Lauren Greenfield ’87 said it was her time at Harvard that helped her find her artistic path. “What I see, looking back, is that my work has been a process of going deeper and deeper into the photography and the filmmaking and the sociological and anthropological approach that I was introduced to as an undergrad,” she told the “Harvard JAMS!” audience.

Stephanie Mitchell/Harvard Staff Photographer

Arts & Culture

Pictures as narrative

4 min read

Greenfield ’87 covers origins, patterns of her work in talk with students

“I was fascinated by this idea of an impoverished elite,” Lauren Greenfield told a Harvard crowd last Thursday. The photographer and documentary filmmaker was referring to her College thesis, a series of intimate images that captured the daily lives of French aristocrats who had lost their fortunes.

Greenfield ’87 explained that the notion of the once-rich struggling to find their way resonated with her and her experience growing up Los Angeles, where glitz and glamour were the norm and a person’s worth often seemed to be less about deeds than income.

“Class was defined exclusively by money.”

Greenfield’s powerful senior project helped launch her career. The work drew the attention of National Geographic, where she became an intern, her first step in a career that has included work with The New Yorker, The New York Times Magazine, Le Monde, The Guardian, and Vanity Fair. In 2006, Greenfield made her first feature-length documentary. “Thin,” about patients in a center that treats eating disorders, was distributed by HBO.

Greenfield’s return to campus was an entry in the Office for the Arts’ “Harvard JAMS!” series. The sessions connect students and members of the Harvard community with alumni who have made a career in entertainment or the arts.

Many of Greenfield’s images seem to echo themes from her youth, and her later reaction to materialism and celebrity. Explorations of beauty, body image, and consumerism have been important aspects of her work.

Greenfield concentrated in visual and environmental studies at Harvard and produced her first monograph, “Fast Forward: Growing Up in the Shadow of Hollywood,” a decade after she graduated. The project tracked a mix of privileged and poor students who attended her Los Angeles high school.
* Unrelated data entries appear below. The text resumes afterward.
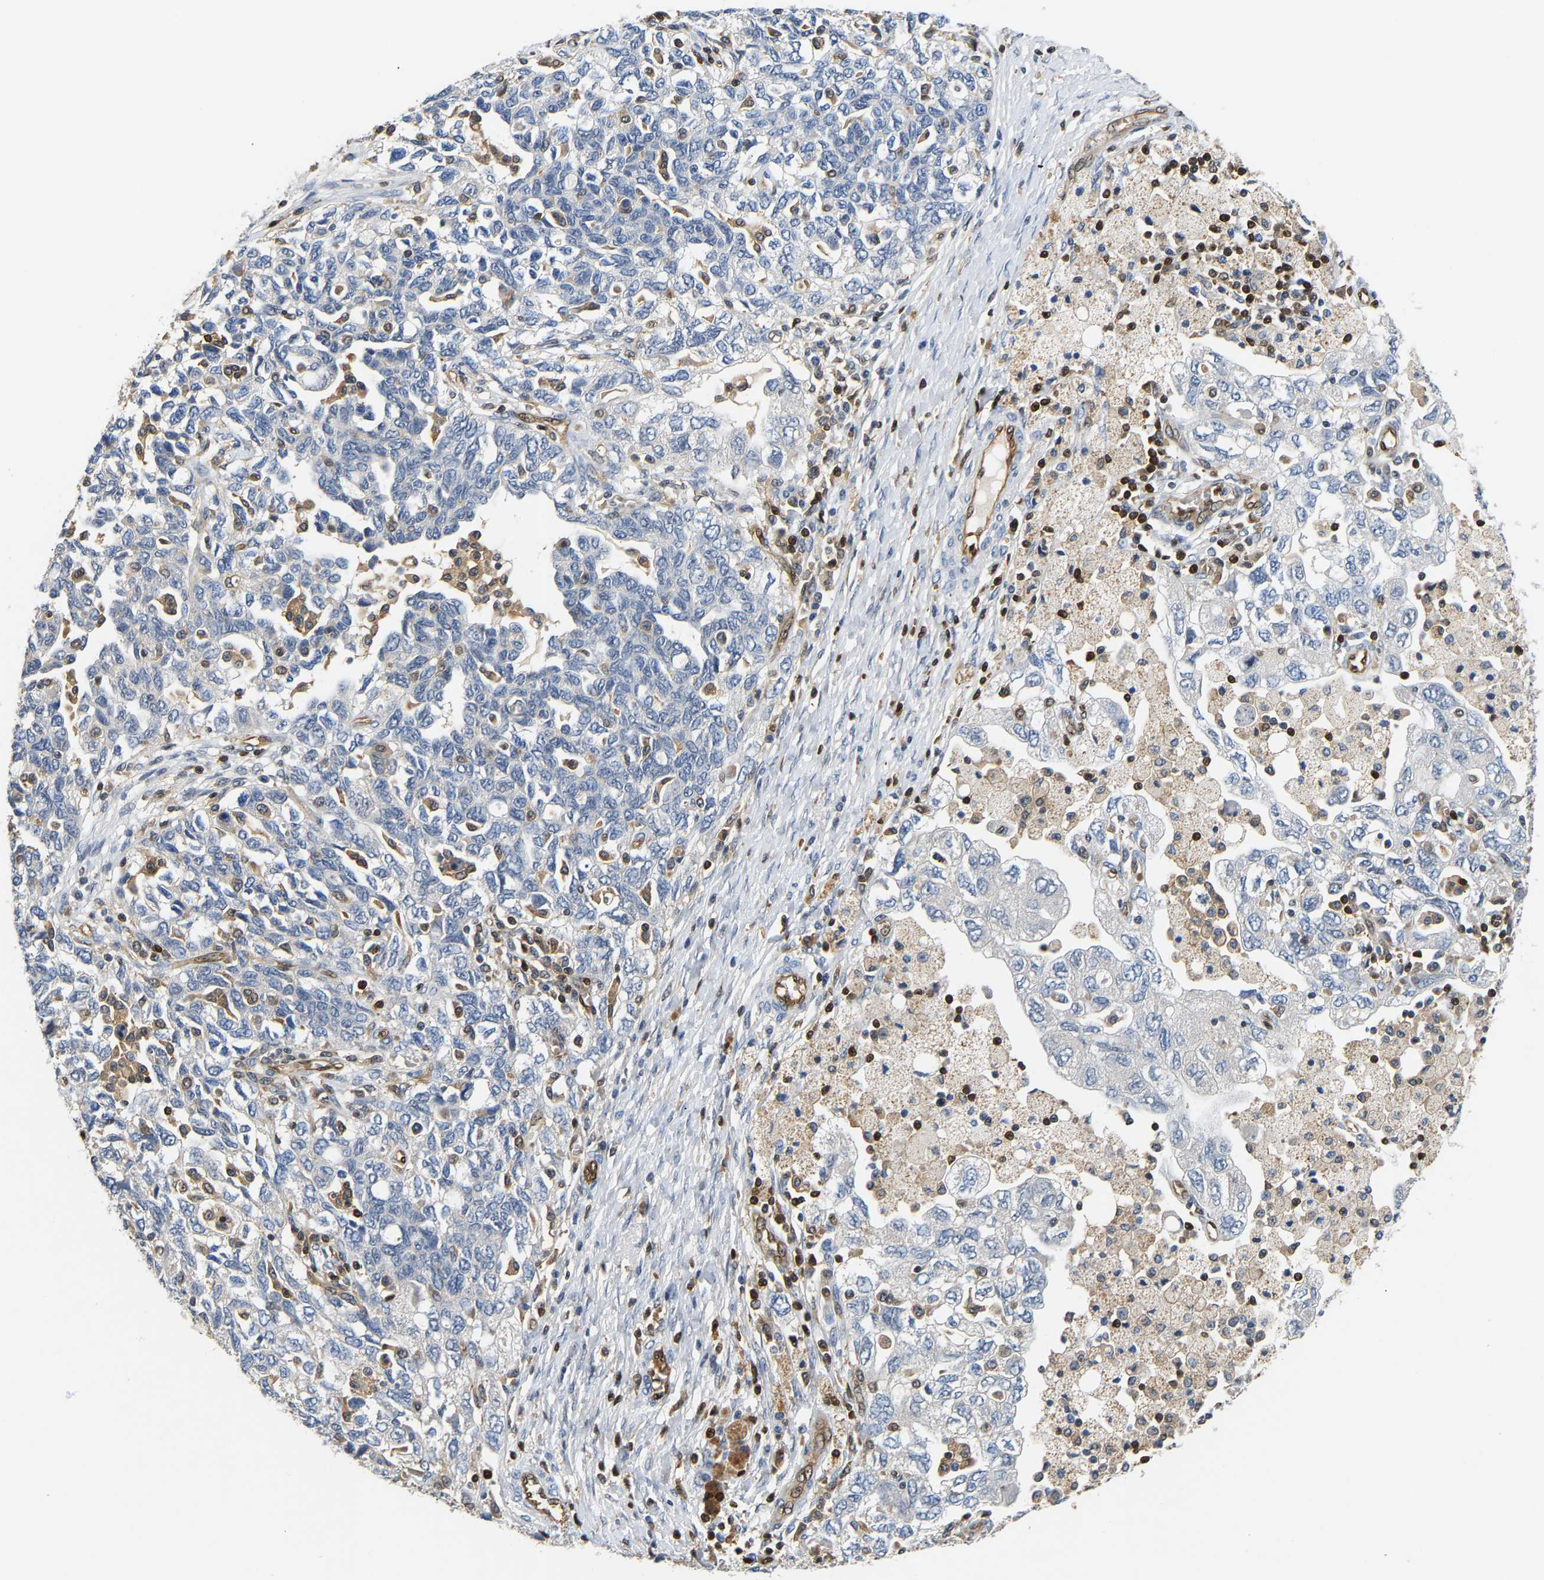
{"staining": {"intensity": "negative", "quantity": "none", "location": "none"}, "tissue": "ovarian cancer", "cell_type": "Tumor cells", "image_type": "cancer", "snomed": [{"axis": "morphology", "description": "Carcinoma, NOS"}, {"axis": "morphology", "description": "Cystadenocarcinoma, serous, NOS"}, {"axis": "topography", "description": "Ovary"}], "caption": "Ovarian cancer (serous cystadenocarcinoma) was stained to show a protein in brown. There is no significant staining in tumor cells. The staining was performed using DAB to visualize the protein expression in brown, while the nuclei were stained in blue with hematoxylin (Magnification: 20x).", "gene": "GIMAP7", "patient": {"sex": "female", "age": 69}}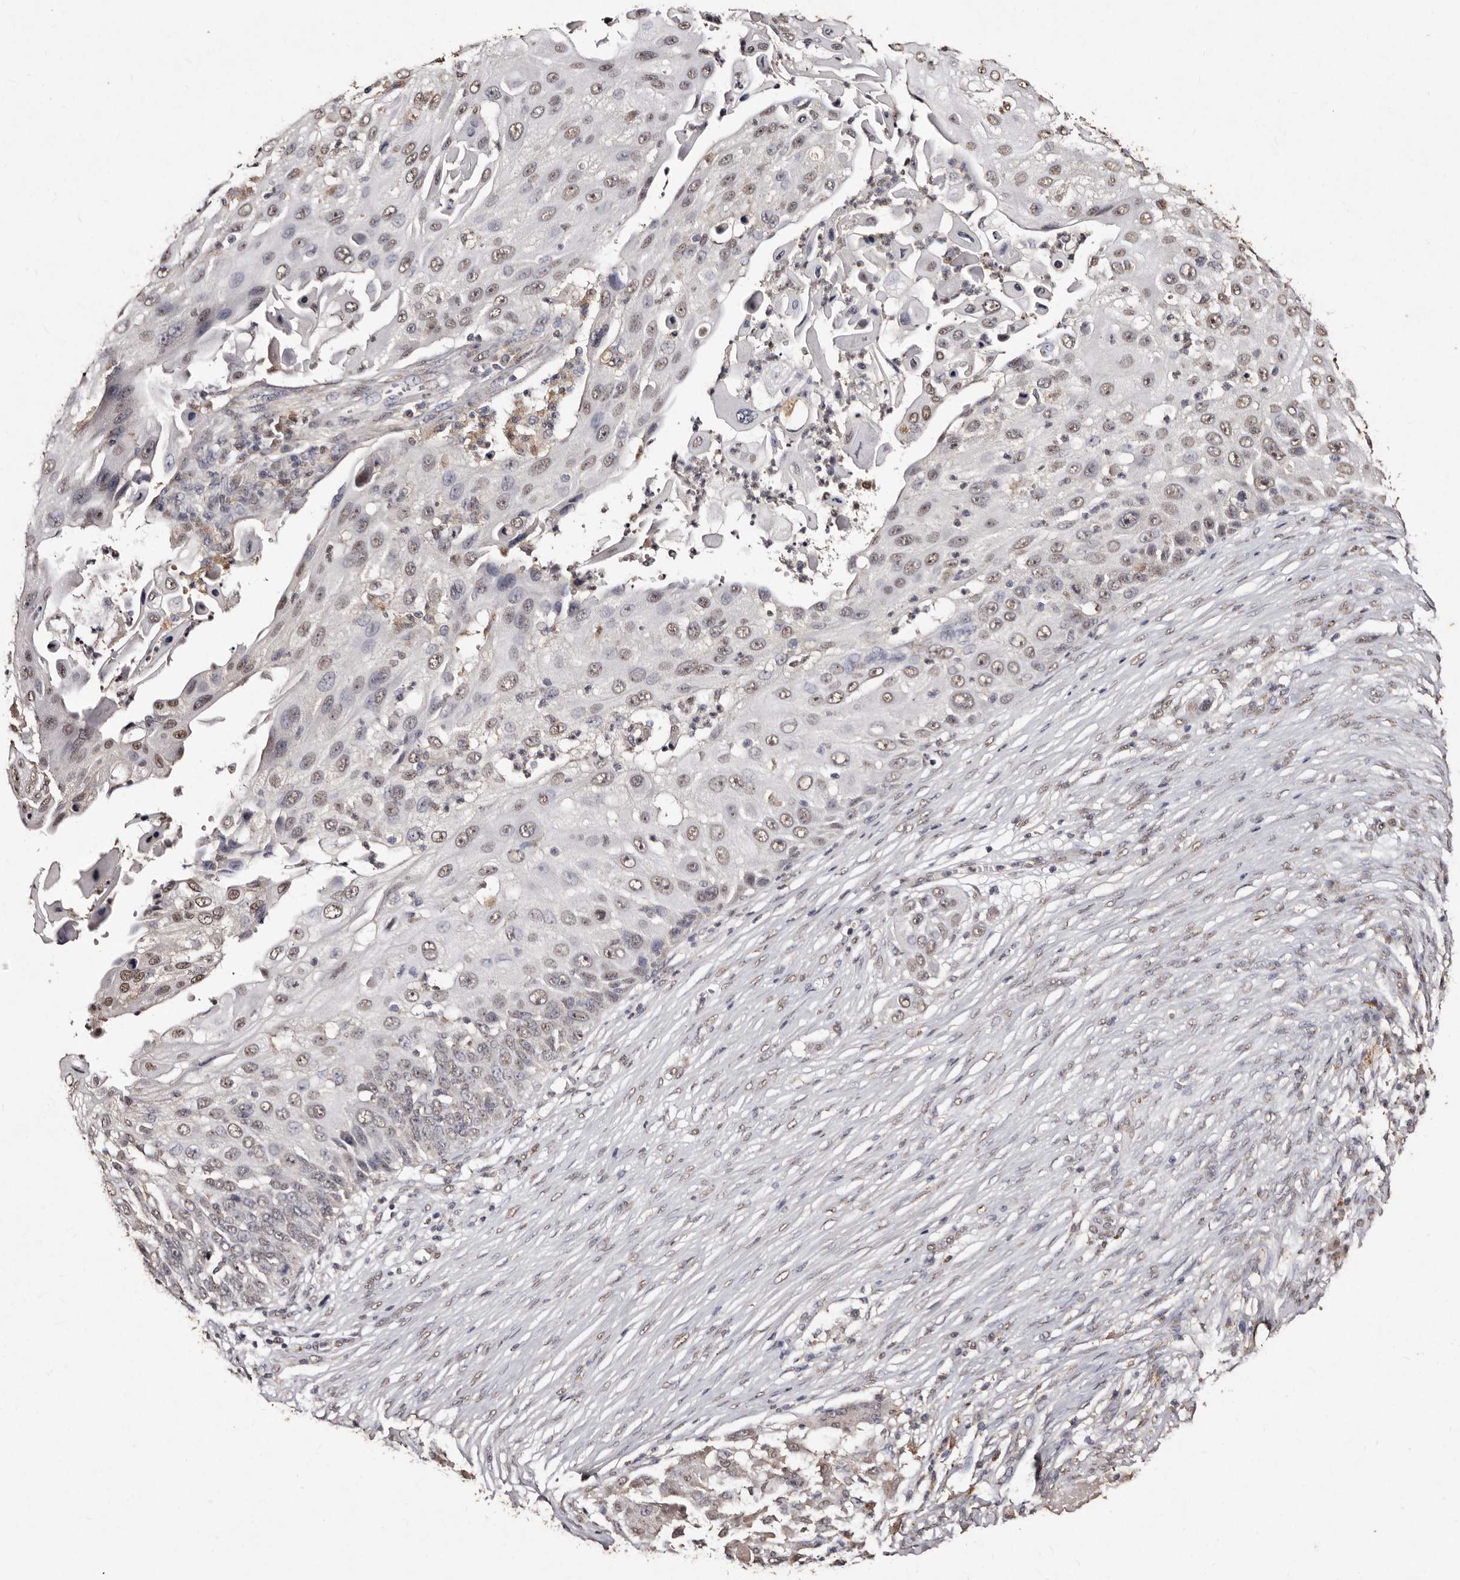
{"staining": {"intensity": "weak", "quantity": ">75%", "location": "nuclear"}, "tissue": "skin cancer", "cell_type": "Tumor cells", "image_type": "cancer", "snomed": [{"axis": "morphology", "description": "Squamous cell carcinoma, NOS"}, {"axis": "topography", "description": "Skin"}], "caption": "Approximately >75% of tumor cells in squamous cell carcinoma (skin) show weak nuclear protein positivity as visualized by brown immunohistochemical staining.", "gene": "ERBB4", "patient": {"sex": "female", "age": 44}}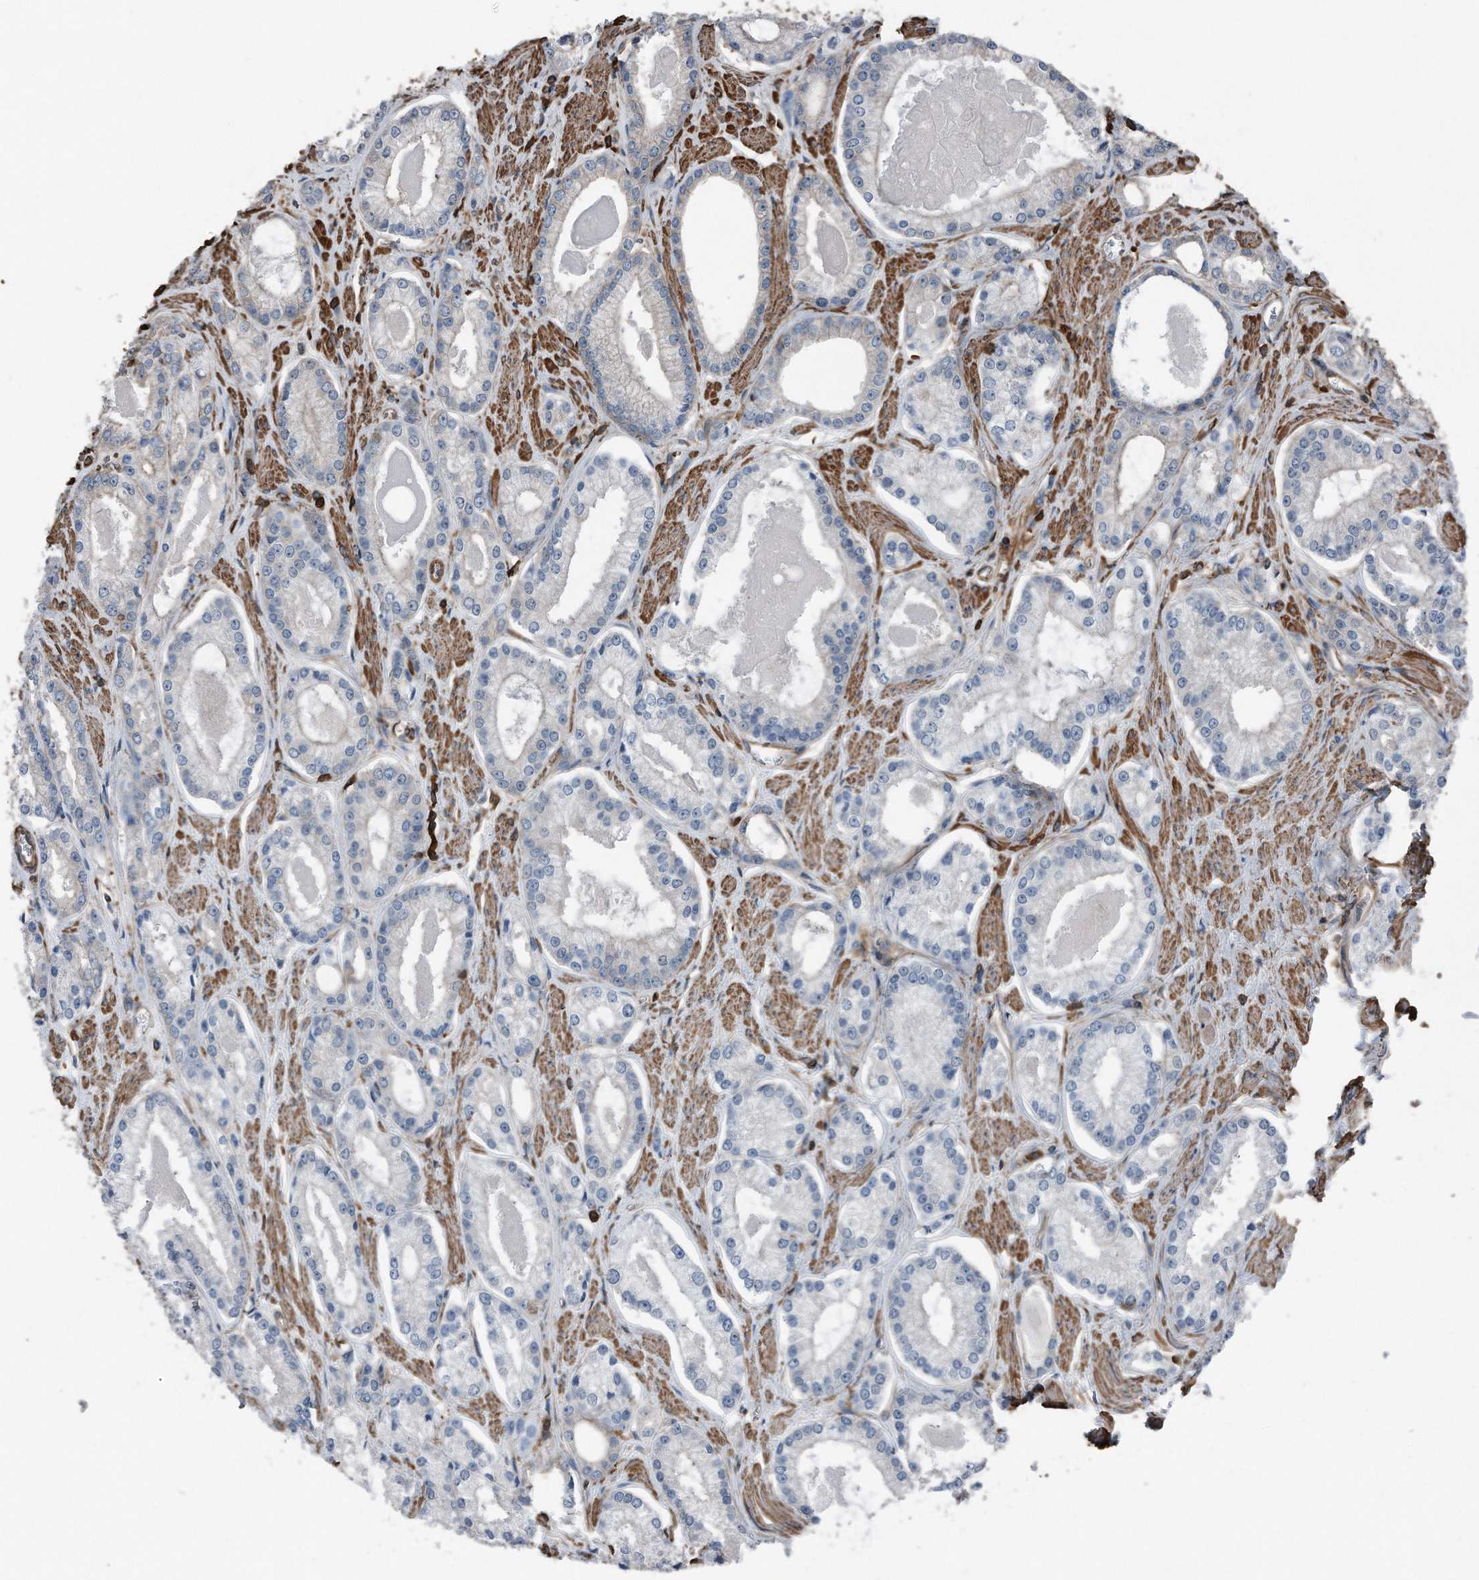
{"staining": {"intensity": "negative", "quantity": "none", "location": "none"}, "tissue": "prostate cancer", "cell_type": "Tumor cells", "image_type": "cancer", "snomed": [{"axis": "morphology", "description": "Adenocarcinoma, Low grade"}, {"axis": "topography", "description": "Prostate"}], "caption": "High power microscopy histopathology image of an immunohistochemistry (IHC) micrograph of low-grade adenocarcinoma (prostate), revealing no significant positivity in tumor cells.", "gene": "RSPO3", "patient": {"sex": "male", "age": 54}}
“I’ve always been interested in documenting people in a cultural context … [and] fascinated by cultural values, cultural identity, and ritual,” she said.

The impoverished elite was again the focus of Greenfield’s gaze in her 2012 documentary “The Queen of Versailles.” The film follows a couple as their plans to build a 90,000-square-foot palace in Florida, billed as the largest private home in the United States, grind to a halt amid a faltering economy. Greenfield was praised for her ability to reflect the same fear that flooded the nation — albeit on a larger scale — as millions of Americans struggled to keep their homes.

“I do kind of try to show their humanity, so that they are a mirror for us,” she said. “I think that is kind of the point; not criticizing different people, but seeing how they reflect the culture and how that affects us.”

Greenfield’s early interest in photography had much to do with her exposure to the work of street photographers of the 1960s and ’70s, especially masters such as Robert Frank and Garry Winogrand, whose pictures, she said, commented on society and revealed “something previously unrevealed.”

Her time at Harvard also helped her find her artistic path. Greenfield singled out her former professors Robb Moss, the current chair of Harvard’s Department of Visual and Environmental Studies, and Barbara Norfleet for their inspiration and guidance.

“What I see, looking back, is that my work has been a process of going deeper and deeper into the photography and the filmmaking and the sociological and anthropological approach that I was introduced to as an undergrad,” said Greenfield, who is at work on a thematic retrospective examining notions of wealth and the American dream.

“In a way, the connection to my undergraduate studies has become more meaningful over the years rather than less. And so I am really grateful for my experience here.”